The rhabdoid phenotype is defined by large tumor cells with eccentrically placed vesicular nuclei containing prominent nucleoli, eosinophilic cytoplasm, and paranuclear inclusions. The term rhabdoid reflects the fact that despite their resemblance of rhabdomyoblasts, these cells typically lack evidence of true skeletal muscle differentiation. [1, 16]

There are essentially two groups of rhabdoid tumors. The truly distinctive tumor entity called malignant rhabdoid tumor (MRT) outside the CNS or atypical teratoid/rhabdoid tumor (AT/RT) within the CNS is seen in the pediatric population, has a polyphenotypic immunoprofile and characteristic deletions and mutations (somatic or germline) involving the INI1/hSNF5 tumor suppressor gene on chromosome 22q11.2; it has a highly aggressive biology with short patient survival times [514]. The other category, the composite rhabdoid tumor is seen most often in adults as a secondary phenotype within a parent neoplasm. These tumors do not share the genetic alterations of the first group and bear clear phenotypic and genotypic allegiance to the parent neoplasm. As such, they do not show evidence of INI1 gene inactivation [15, 1723].
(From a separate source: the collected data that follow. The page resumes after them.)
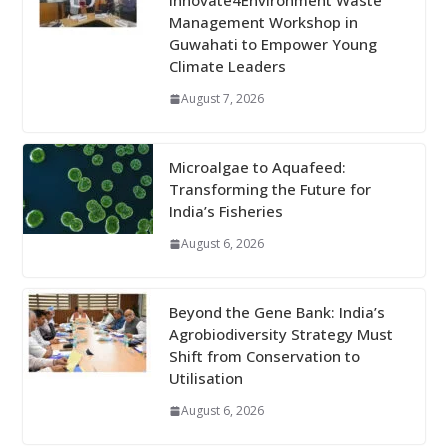
Innovate4Environment Waste
Management Workshop in
Guwahati to Empower Young
Climate Leaders
August 7, 2026
Microalgae to Aquafeed:
Transforming the Future for
India’s Fisheries
August 6, 2026
Beyond the Gene Bank: India’s
Agrobiodiversity Strategy Must
Shift from Conservation to
Utilisation
August 6, 2026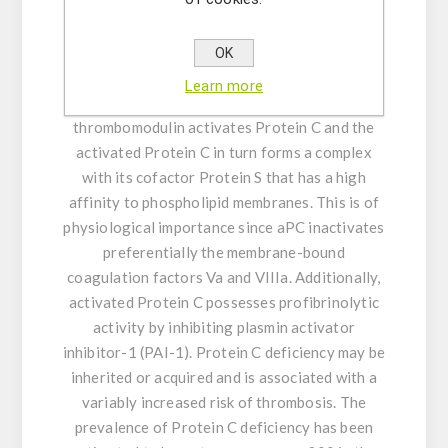
Activated Protein C (aPC) is a key component
of the Protein C anticoagulant system that is
activated by the binding of thrombin to the
OK
endothelial transmembrane receptor
Learn more
thrombomodulin. The complex of thrombin and
thrombomodulin activates Protein C and the
activated Protein C in turn forms a complex
with its cofactor Protein S that has a high
affinity to phospholipid membranes. This is of
physiological importance since aPC inactivates
preferentially the membrane-bound
coagulation factors Va and VIIIa. Additionally,
activated Protein C possesses profibrinolytic
activity by inhibiting plasmin activator
inhibitor-1 (PAI-1). Protein C deficiency may be
inherited or acquired and is associated with a
variably increased risk of thrombosis. The
prevalence of Protein C deficiency has been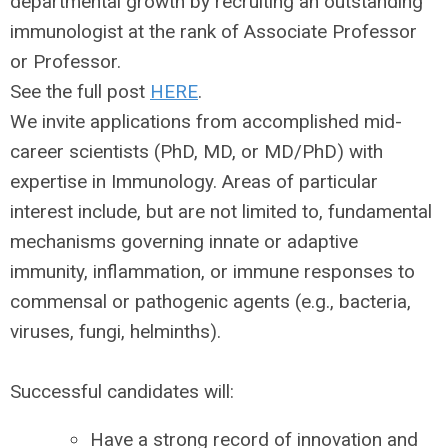
departmental growth by recruiting an outstanding
immunologist at the rank of Associate Professor
or Professor.
See the full post
HERE
.
We invite applications from accomplished mid-
career scientists (PhD, MD, or MD/PhD) with
expertise in Immunology. Areas of particular
interest include, but are not limited to, fundamental
mechanisms governing innate or adaptive
immunity, inflammation, or immune responses to
commensal or pathogenic agents (e.g., bacteria,
viruses, fungi, helminths).
Successful candidates will:
Have a strong record of innovation and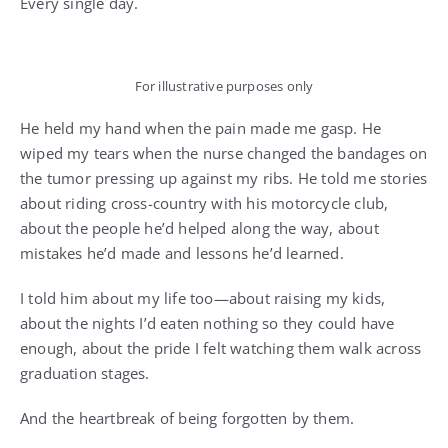
Every single day.
For illustrative purposes only
He held my hand when the pain made me gasp. He
wiped my tears when the nurse changed the bandages on
the tumor pressing up against my ribs. He told me stories
about riding cross-country with his motorcycle club,
about the people he’d helped along the way, about
mistakes he’d made and lessons he’d learned.
I told him about my life too—about raising my kids,
about the nights I’d eaten nothing so they could have
enough, about the pride I felt watching them walk across
graduation stages.
And the heartbreak of being forgotten by them.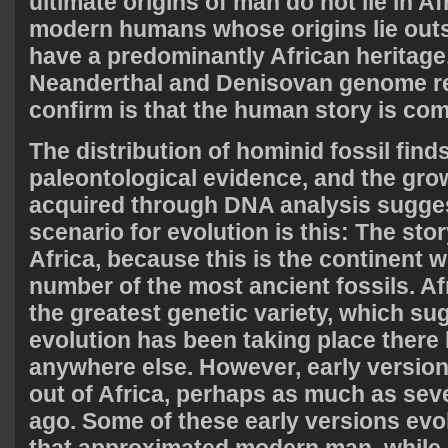
ultimate origins of man do not lie in Af
modern humans whose origins lie outsi
have a predominantly African heritage
Neanderthal and Denisovan genome r
confirm is that the human story is com
The distribution of hominid fossil finds
paleontological evidence, and the gr
acquired through DNA analysis suggest
scenario for evolution is this: The sto
Africa, because this is the continent w
number of the most ancient fossils. A
the greatest genetic variety, which s
evolution has been taking place there
anywhere else. However, early versio
out of Africa, perhaps as much as seve
ago. Some of these early versions evo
The main differential diagnosis in the present case was between that of a ‘composite rhabdoid tumor’ (CRT) arising in a high grade astrocytoma (e.g., glioblastoma) versus a mixed tumor containing a true AT/RT component. The latter was found to be the case and the adjacent glial element showed features of PXA. The diagnosis of AT/RT was supported by a polyphenotypic immunoprofile, loss of INI1 expression, evidence of a 22q deletion by FISH, and a detectable INI1 gene mutation. In contrast, none of these were found in the PXA region.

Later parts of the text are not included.